You can discover available collections the following ways:

* Programmatically: see example in the `list-collections.ipynb` notebook
* JSON API: https://staging-stac.delta-backend.com/collections
* STAC Browser: http://veda-staging-stac-browser.s3-website-us-west-2.amazonaws.com

In [None]:
STAC_API_URL = "https://staging-stac.delta-backend.com/"
collection = "no2-monthly"

## Discover items in collection for region and time of interest

Use `pystac_client` to search the STAC collection for a particular area of interest within specified datetime bounds.

In [None]:
china_bbox = [
    73.675,
    18.198,
    135.026,
    53.459,
]
datetime = "2000-01-01/2022-01-02"

In [None]:
catalog = Client.open(STAC_API_URL)

Pixel coordinate listings
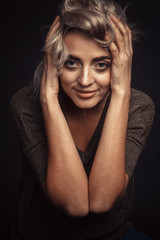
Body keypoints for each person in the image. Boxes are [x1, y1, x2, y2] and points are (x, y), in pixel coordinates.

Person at [10, 0, 155, 239]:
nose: (85, 80)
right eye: (71, 62)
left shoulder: (139, 106)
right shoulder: (26, 104)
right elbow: (74, 204)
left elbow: (101, 201)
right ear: (53, 61)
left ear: (121, 65)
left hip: (113, 235)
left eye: (101, 64)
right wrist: (48, 98)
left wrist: (121, 93)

**PROBLEM TO WORK ON**
From the STAC search notebook excerpt, list each way it offers for discovering available collections, with the notebook or web address given for each.

**RESPONSE TO THIS TASK**
- Programmatically: see the example in the `list-collections.ipynb` notebook
- JSON API: https://staging-stac.delta-backend.com/collections
- STAC Browser: http://veda-staging-stac-browser.s3-website-us-west-2.amazonaws.com